The stages of our grief anger, fear, guilt, depression, acceptances
Shock and Denial
It’s often difficult to acknowledge and experience the full shock of a loss right away. Denial is a psychological defence mechanism used to screen out many unhappy experiences by ignoring them. In an effort to suppress painful reality, we use denial as a largely unconscious way of protecting ourselves from anxiety and pain. Denial and dismay are often present in the early stages of a loss. It’s sometimes easier to allow a loss to come into our awareness gradually instead of all at once. Problems can occur, however, when this friendly protective mechanism becomes a way of life.
Anger
Losing something precious may seem unfair. People may feel resentful and angry with themselves and others for not being able to prevent a loss. Anger can be difficult to express, and it makes many people so uneasy that they suppress it and feel depressed and guilty instead. Anger is often a reaction not just to the loss, but to our own changed circumstances or feelings of abandonment. It will take time, but you can overcome anger by finding alternative outlets for your feelings or by talking things over with supportive people.
Guilt
It’s not unusual to blame ourselves for something we did or didn’t do prior to a loss. Guilt can be associated with many types of losses – divorce, job loss, death. When a loved one dies, many people feel guilty merely because they are still alive and the other person is dead.
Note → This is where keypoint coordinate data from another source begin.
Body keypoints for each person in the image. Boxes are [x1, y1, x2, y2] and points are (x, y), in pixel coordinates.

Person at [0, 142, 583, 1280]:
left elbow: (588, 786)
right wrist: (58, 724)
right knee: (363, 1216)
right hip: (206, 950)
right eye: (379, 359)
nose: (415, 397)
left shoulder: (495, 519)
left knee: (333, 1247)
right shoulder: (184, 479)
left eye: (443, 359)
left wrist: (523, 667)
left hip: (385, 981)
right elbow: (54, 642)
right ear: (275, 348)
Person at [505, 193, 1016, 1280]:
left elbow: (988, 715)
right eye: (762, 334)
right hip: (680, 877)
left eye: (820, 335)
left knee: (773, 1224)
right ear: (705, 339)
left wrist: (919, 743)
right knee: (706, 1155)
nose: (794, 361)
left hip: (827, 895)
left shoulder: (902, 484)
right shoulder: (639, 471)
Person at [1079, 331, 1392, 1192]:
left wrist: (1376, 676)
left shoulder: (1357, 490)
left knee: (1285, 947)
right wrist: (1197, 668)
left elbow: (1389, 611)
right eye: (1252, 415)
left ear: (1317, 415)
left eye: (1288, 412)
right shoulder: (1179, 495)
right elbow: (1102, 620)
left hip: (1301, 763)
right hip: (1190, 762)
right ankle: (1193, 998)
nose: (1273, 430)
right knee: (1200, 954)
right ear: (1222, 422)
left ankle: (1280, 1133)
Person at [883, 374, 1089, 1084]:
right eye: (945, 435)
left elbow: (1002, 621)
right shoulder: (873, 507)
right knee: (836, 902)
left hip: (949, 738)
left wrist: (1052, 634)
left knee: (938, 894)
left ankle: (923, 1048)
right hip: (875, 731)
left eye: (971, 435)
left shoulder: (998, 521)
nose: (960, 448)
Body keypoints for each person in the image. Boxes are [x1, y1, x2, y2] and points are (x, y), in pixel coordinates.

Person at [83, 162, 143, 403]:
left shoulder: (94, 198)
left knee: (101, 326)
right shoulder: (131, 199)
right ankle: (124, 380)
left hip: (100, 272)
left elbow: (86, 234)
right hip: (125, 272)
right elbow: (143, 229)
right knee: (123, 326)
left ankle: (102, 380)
This is often called “survivor’s guilt.” It is important to acknowledge and accept the fact that there are events we just can’t control. The chances are great that nothing you could have done would have prevented the loss. The most important step when you’re feeling guilty is to forgive yourself.
Depression
For many people, grief manifests itself primarily as depression. Depression, which is a normal reaction to a loss, can be the most difficult and long-lasting phase of grieving. Depressed people feel tired, isolated, hopeless, helpless, lonely and sad. They have trouble concentrating, making decisions, and experience changes in their eating and sleeping habits. Every object becomes a painful reminder. Life seems pointless and without hope. As grief lessens and we find other reasons to live, depression usually fades.
Fear and Anxiety
Fear and anxiety are natural components of grief. Episodes of panic and other physical symptoms such as disturbed sleep, appetite changes, restlessness and fatigue are not uncommon during the first three to six months of grief. Loss shows us how vulnerable we are – that we have no guarantees in life. People close to us die, divorce, or move away. After a divorce or death of a spouse, many people are anxious about living alone. The fear of losing another loved one is common after a death and may result in excessive concern for the safety and health of others closest to you. Other worries may also surface, such as fear of losing a job, fear of one’s own death, or apprehensions about starting life over again.
Acceptance and Healing
Eventually most of us will reach a stage where we can accept our loss. When the pain of grief does fade, our thinking becomes sharper, judgment more reliable, concentration improves and our view of the world is less dismal. We should be able to remember the loss with a twinge of sadness. When we reach the point where the past no longer overwhelms us, we can regain the ability to laugh and enjoy ourselves, appreciate things of beauty, pay attention to events in the news, talk about the loss in a normal conversational tone and make plans for the future.